Comment by estebank

1 year ago

Note that Mold has no interest in becoming incremental, so there is a big reason there for another linker to exist. I find it kind of embarrassing that MS' linker has been incremental by default for decades, yet there's no production ready incremental linker on Linux yet.

OTOH even lld, fast but fairly slower than mold, is already incredibly faster than MS's linker even without the incrmeentality. Like, I'm routinely linking hundreds of megabytes in less than a second anyways, not sure incrementality is that much worth it

  • Not a rhetorical question: Could it be that part of the speed difference is due to the file system speed? I was shocked when I saw how much modern(ish) Windows file systems were slower than modern(ish) Linux ones.

    • NTFS and ReFS are high performance file systems. But yes, it is due to file system filters, which OOTB means Windows Defender, though that can be extended by 3rd parties, including Sysinternals utils such as procmon.

      Microsoft built a very extensible I/O stack and prior to Defender/prior to SSDs it really wasn't very noticable... back when it was originally designed well through the 90s and early 00s.

      Unfortunately it is now noticable despite being an otherwise smart design. Which means Windows and/or NTFS are blamed as being slow, neither of which has any basis in fact when we look at the overall design of Windows' subsystems/VMM in comparison to macOS/Linux.

      It sucks.

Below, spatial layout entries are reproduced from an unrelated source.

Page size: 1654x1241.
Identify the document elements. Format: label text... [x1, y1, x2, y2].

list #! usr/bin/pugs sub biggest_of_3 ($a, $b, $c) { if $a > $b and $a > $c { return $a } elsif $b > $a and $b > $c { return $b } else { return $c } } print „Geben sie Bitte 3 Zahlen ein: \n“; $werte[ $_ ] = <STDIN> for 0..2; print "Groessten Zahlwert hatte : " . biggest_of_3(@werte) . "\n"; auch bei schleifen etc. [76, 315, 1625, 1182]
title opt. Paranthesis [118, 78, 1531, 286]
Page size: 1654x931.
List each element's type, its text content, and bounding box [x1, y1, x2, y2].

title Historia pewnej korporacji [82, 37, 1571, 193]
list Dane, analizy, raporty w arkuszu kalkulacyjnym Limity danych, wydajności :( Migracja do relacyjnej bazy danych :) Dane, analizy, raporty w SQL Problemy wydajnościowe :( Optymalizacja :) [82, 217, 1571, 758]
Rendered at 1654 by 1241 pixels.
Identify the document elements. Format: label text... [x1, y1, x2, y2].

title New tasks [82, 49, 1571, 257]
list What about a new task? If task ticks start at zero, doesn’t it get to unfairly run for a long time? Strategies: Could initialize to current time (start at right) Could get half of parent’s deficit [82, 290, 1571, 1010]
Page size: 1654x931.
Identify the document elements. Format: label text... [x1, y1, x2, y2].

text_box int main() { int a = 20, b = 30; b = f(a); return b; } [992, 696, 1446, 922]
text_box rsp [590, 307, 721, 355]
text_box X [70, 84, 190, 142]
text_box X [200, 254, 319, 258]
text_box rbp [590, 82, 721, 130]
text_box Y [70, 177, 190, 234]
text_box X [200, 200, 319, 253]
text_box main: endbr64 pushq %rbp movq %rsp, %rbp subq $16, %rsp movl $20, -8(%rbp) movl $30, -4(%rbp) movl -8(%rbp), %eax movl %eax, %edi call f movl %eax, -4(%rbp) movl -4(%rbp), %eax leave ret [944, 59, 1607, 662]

You've got great plumbing in Windows with a shit shell on top.

      1 reply →

Additionally the way precompiled headers are handled in Visual C++ and C++ Builder have always been much better than traditional UNIX compilers, and now we have modules as well.

  • The way precompiled headers work in C++ is a bit of an ugly hack. And worse, it's almost as slow as just compiling them all every time anyway.

    • Only in traditional UNIX, which I mentioned.

      Borland and Microsoft compilers have been dealing with them just fine since at very least 1994, when I started using Turbo C++ 3.1 for Windows.